---- MATERIAL FOR THE TASK

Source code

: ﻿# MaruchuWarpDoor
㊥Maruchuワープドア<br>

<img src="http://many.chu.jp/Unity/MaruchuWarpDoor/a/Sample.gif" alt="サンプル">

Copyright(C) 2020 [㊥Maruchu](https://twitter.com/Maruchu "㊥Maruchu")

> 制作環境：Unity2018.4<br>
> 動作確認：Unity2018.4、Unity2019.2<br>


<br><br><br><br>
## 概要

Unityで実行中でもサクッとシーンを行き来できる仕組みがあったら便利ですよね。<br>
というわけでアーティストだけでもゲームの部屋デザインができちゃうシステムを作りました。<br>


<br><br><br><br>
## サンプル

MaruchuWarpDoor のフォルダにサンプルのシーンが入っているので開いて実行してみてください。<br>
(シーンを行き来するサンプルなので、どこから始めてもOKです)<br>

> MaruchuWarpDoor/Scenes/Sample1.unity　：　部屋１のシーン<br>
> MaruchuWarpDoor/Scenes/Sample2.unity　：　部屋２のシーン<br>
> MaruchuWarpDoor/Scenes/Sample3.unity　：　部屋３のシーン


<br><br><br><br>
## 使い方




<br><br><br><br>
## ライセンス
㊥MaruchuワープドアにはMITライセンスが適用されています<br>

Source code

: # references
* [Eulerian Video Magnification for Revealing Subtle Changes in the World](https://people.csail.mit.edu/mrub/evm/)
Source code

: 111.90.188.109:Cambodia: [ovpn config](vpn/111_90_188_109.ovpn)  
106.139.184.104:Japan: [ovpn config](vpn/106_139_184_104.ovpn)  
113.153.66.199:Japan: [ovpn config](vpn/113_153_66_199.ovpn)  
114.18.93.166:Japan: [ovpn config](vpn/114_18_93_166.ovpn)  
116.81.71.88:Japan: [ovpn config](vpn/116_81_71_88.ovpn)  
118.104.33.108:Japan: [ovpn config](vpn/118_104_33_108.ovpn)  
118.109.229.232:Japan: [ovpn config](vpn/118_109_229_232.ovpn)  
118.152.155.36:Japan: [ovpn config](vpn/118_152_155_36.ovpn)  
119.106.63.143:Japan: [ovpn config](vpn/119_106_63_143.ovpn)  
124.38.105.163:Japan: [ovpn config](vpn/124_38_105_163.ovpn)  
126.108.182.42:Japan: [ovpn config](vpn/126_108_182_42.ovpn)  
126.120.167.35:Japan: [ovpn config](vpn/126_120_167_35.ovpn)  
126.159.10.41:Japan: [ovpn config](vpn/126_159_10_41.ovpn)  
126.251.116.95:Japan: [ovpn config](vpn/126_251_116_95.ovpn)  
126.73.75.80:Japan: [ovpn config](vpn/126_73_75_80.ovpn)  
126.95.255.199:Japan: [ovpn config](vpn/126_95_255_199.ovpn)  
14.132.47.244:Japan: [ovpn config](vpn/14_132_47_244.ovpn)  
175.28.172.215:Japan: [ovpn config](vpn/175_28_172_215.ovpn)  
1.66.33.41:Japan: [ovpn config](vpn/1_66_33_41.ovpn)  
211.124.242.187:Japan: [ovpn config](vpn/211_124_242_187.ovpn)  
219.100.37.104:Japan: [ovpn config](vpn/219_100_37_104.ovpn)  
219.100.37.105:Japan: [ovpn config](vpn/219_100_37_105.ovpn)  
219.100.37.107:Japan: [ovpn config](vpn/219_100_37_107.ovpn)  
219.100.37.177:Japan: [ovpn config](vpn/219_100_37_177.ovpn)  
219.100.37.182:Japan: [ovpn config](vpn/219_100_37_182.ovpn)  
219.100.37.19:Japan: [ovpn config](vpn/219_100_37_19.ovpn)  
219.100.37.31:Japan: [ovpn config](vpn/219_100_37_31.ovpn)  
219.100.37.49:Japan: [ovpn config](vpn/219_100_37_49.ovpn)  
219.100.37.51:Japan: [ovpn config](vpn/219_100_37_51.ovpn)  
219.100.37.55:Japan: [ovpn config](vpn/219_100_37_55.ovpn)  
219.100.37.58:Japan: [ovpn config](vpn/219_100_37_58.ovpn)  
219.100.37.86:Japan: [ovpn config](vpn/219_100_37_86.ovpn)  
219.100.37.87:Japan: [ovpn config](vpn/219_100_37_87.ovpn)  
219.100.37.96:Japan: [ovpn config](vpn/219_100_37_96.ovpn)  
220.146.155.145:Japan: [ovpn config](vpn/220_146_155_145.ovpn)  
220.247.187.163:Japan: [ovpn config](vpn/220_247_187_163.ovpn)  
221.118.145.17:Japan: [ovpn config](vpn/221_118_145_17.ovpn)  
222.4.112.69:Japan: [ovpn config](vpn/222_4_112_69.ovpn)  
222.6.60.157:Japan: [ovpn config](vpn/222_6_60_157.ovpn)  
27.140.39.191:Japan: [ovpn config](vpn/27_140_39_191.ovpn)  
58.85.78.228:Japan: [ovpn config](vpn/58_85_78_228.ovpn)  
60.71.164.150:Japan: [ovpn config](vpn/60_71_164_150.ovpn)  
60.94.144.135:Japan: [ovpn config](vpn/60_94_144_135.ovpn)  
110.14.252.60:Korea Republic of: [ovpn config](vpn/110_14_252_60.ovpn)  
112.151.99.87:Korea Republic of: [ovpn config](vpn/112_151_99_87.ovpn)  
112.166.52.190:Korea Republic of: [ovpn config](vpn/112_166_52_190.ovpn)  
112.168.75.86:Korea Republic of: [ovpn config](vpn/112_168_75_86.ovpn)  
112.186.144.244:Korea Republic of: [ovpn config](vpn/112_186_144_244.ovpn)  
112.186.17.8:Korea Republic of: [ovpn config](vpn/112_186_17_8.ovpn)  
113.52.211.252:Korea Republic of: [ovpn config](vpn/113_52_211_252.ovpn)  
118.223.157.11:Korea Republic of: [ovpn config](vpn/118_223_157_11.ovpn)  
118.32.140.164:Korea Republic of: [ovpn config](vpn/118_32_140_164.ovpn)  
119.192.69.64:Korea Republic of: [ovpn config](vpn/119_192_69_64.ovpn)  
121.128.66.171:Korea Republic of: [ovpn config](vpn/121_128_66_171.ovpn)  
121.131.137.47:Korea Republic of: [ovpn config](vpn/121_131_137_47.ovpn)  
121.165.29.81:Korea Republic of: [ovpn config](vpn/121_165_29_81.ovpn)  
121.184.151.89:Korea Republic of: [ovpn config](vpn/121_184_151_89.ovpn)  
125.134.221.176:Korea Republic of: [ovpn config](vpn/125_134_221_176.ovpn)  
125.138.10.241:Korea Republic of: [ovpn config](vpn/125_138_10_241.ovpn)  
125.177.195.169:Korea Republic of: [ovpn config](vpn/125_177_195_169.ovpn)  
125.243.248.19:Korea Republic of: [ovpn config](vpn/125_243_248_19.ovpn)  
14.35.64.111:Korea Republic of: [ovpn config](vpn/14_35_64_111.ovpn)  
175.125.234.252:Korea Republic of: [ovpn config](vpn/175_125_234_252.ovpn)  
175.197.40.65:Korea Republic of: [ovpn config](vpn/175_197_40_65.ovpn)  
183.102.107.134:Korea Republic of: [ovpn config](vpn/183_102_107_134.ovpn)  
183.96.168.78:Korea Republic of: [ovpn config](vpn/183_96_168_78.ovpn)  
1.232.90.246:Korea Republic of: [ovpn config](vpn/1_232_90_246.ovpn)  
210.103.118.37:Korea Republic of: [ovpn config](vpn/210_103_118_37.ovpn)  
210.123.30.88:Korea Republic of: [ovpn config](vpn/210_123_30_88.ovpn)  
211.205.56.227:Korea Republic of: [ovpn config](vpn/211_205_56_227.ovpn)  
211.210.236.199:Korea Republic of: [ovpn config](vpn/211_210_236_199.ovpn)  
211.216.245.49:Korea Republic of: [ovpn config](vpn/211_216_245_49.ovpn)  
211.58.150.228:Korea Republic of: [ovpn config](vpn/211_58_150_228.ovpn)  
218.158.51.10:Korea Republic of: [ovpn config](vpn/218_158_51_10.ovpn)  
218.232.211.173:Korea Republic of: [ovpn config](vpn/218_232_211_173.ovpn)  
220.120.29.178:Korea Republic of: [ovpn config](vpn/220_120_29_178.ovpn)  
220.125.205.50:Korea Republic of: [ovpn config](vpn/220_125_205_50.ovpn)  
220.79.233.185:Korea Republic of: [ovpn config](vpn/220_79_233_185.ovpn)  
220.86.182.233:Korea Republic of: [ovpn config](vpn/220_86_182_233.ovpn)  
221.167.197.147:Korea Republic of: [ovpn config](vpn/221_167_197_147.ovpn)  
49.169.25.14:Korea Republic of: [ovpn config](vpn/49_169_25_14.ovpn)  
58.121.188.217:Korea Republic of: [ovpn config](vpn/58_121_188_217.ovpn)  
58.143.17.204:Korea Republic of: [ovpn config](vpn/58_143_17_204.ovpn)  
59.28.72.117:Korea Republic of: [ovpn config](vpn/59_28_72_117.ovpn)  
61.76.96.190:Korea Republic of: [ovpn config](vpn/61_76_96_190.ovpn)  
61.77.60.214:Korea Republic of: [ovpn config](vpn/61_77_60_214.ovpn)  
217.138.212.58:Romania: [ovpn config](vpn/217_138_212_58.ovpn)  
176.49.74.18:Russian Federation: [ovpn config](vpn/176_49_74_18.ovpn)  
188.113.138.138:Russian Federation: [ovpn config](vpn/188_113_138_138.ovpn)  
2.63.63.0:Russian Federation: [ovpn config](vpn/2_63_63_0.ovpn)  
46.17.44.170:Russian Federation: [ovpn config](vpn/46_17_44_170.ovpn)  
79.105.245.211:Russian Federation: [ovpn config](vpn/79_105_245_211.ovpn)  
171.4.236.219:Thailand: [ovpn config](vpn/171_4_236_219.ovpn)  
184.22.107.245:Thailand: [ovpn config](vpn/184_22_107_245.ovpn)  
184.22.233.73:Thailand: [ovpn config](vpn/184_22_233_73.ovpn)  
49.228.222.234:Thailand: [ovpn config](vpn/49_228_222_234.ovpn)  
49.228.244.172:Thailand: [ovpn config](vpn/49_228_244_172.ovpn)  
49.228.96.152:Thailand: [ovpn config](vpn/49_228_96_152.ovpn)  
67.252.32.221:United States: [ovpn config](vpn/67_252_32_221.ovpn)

--------

* [TASK OBJECTIVE]:
Check each line of the records for "Russian" and copy the ones that contain it.

* [ANSWER SECTION]:
176.49.74.18:Russian Federation: [ovpn config](vpn/176_49_74_18.ovpn)  
188.113.138.138:Russian Federation: [ovpn config](vpn/188_113_138_138.ovpn)  
2.63.63.0:Russian Federation: [ovpn config](vpn/2_63_63_0.ovpn)  
46.17.44.170:Russian Federation: [ovpn config](vpn/46_17_44_170.ovpn)  
79.105.245.211:Russian Federation: [ovpn config](vpn/79_105_245_211.ovpn)  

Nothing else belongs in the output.